And the Prophet in various of his other teachings said:
"So not think evil of each other nor probe into each other's affairs nor
excite one against the other.  Keep yourself away from mutual hatred and jealousy.
 Do not unnecessarily oppose each other.  Always remain the slaves and
subjects of Allah and live like brothers among yourselves.  Choose for other what
you choose for yourself"
These are some of the social values which Islam affirms and establishes and
which it wants to see enshrined in human society.

» INFORMATION
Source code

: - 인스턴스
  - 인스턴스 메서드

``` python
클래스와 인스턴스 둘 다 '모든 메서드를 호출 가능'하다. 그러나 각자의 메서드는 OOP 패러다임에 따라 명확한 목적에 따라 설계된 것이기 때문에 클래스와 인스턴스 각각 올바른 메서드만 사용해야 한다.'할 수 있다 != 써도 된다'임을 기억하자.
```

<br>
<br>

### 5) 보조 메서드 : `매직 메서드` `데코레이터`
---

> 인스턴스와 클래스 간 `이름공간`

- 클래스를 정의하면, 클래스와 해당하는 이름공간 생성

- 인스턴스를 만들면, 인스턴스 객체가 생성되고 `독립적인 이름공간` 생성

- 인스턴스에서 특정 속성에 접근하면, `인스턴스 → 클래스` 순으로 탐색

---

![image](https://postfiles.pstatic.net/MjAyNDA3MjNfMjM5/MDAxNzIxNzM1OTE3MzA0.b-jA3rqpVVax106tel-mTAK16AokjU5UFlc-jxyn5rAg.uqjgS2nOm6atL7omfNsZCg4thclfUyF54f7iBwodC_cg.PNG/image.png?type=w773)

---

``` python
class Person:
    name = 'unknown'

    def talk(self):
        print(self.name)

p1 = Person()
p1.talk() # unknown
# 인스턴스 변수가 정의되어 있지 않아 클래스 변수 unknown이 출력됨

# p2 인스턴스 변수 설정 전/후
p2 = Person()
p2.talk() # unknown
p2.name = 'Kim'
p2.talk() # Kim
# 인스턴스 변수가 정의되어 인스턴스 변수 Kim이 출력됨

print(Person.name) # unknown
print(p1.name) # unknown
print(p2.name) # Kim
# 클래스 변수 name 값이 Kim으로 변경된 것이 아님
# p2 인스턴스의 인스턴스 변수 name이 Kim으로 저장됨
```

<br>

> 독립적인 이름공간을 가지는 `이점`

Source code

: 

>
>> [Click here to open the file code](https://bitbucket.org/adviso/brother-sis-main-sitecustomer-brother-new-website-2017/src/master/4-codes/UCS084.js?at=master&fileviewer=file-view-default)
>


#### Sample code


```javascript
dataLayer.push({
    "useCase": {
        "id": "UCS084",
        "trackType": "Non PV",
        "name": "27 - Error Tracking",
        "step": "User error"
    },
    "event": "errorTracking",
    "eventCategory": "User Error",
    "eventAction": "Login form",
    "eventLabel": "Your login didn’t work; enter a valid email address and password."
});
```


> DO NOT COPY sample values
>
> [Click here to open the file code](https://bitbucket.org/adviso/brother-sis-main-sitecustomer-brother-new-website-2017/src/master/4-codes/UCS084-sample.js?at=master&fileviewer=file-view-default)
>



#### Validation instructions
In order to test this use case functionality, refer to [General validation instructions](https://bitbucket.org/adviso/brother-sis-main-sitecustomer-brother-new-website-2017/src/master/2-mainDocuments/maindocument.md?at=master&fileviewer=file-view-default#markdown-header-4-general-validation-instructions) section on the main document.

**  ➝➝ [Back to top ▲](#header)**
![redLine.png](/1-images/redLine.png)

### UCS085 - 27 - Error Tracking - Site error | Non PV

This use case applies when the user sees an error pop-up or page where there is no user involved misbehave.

» REQUIRED ACTION
Write out the passage above on the Prophet's teachings about social values again, word for word and in full.

» SOLVED PROBLEM
And the Prophet in various of his other teachings said:
"So not think evil of each other nor probe into each other's affairs nor
excite one against the other.  Keep yourself away from mutual hatred and jealousy.
 Do not unnecessarily oppose each other.  Always remain the slaves and
subjects of Allah and live like brothers among yourselves.  Choose for other what
you choose for yourself"
These are some of the social values which Islam affirms and establishes and
which it wants to see enshrined in human society.